WASHINGTON (Reuters) - U.S. worker productivity in the second quarter fell at its steepest pace on an annual basis since 1948 when the Labor Department began tracking it, while growth in unit labor costs accelerated, suggesting strong wage pressures will continue to help keep inflation elevated.
Nonfarm productivity, which measures hourly output per worker, fell at a 2.5% pace from a year ago, the department said on Tuesday.
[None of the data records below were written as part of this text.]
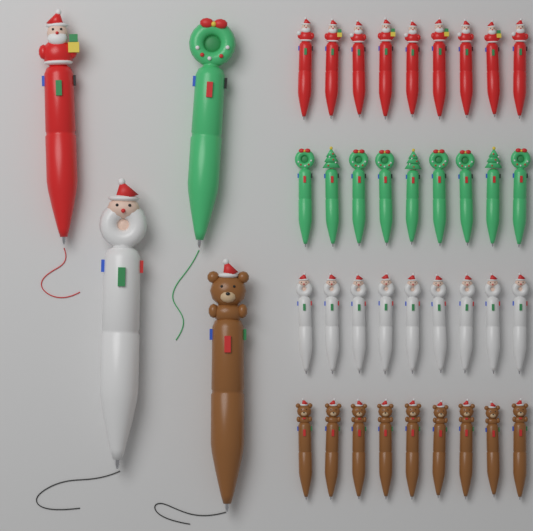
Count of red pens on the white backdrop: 10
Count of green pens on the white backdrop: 10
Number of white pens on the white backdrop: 10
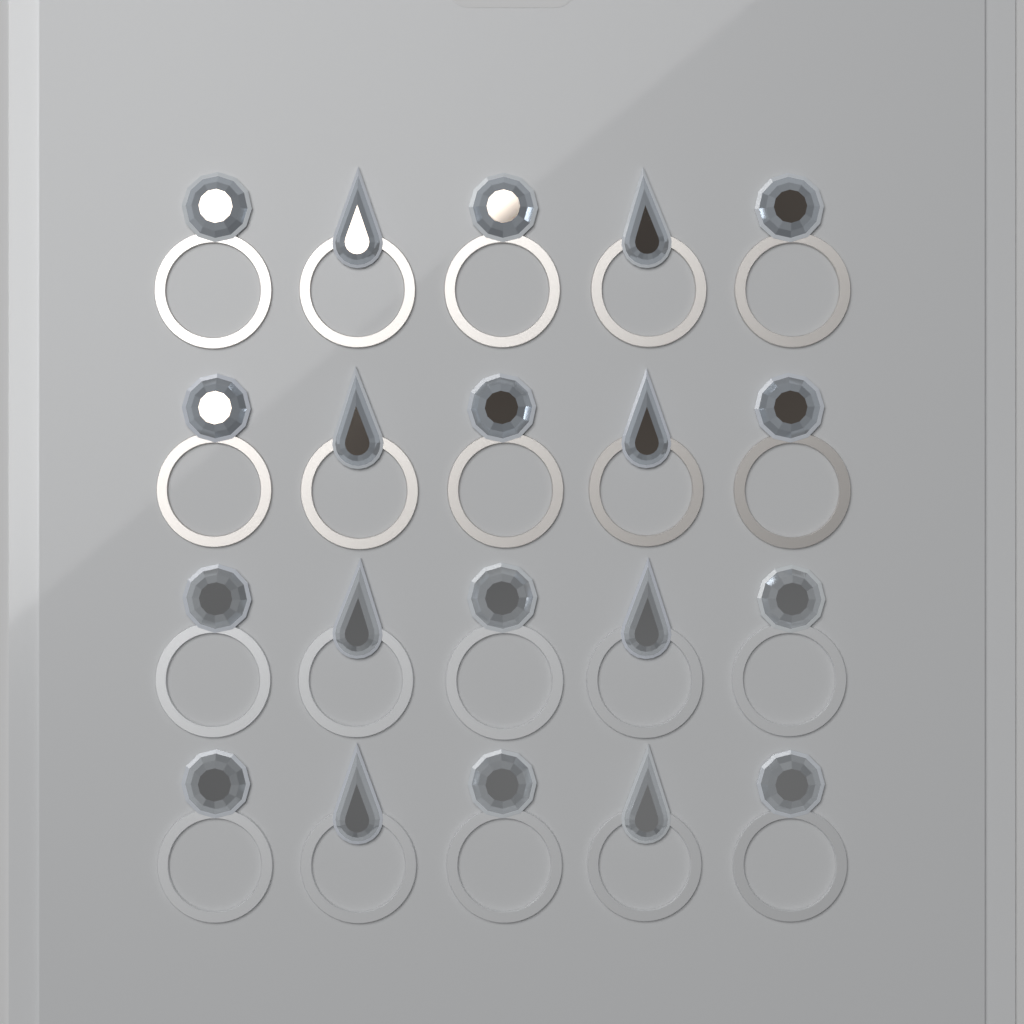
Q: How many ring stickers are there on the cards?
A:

It also declined sharply in the second quarter at a 4.6% annualized rate, after having declined by an upwardly revised 7.4% in the first three months of the year.
Economists polled by Reuters had expected productivity would decline at a 4.7% rate in the April-June period.
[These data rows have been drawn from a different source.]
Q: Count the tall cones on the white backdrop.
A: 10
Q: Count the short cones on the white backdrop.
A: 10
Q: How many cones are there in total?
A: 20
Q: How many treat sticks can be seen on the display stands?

Large shifts in the composition of the U.S. workforce in the wake of the COVID-19 pandemic have made it harder to measure underlying productivity growth, which some economists put at about 1.0% or less, making the Federal Reserve’s fight against inflation more difficult.
Hours worked increased at a 2.6% rate in the second quarter.
Unit labor costs - the price of labor per single unit of output - rose at a 10.8% rate. That followed a 12.7% rate of growth in the first quarter.
Unit labor costs increased at a 9.5% rate from a year ago. An acute shortage of workers is boosting wage growth. There were 10.7 million job openings at the end of June.
Hourly compensation rose at a 5.7% rate in the second quarter and at a 6.7% rate compared to the second quarter of 2021.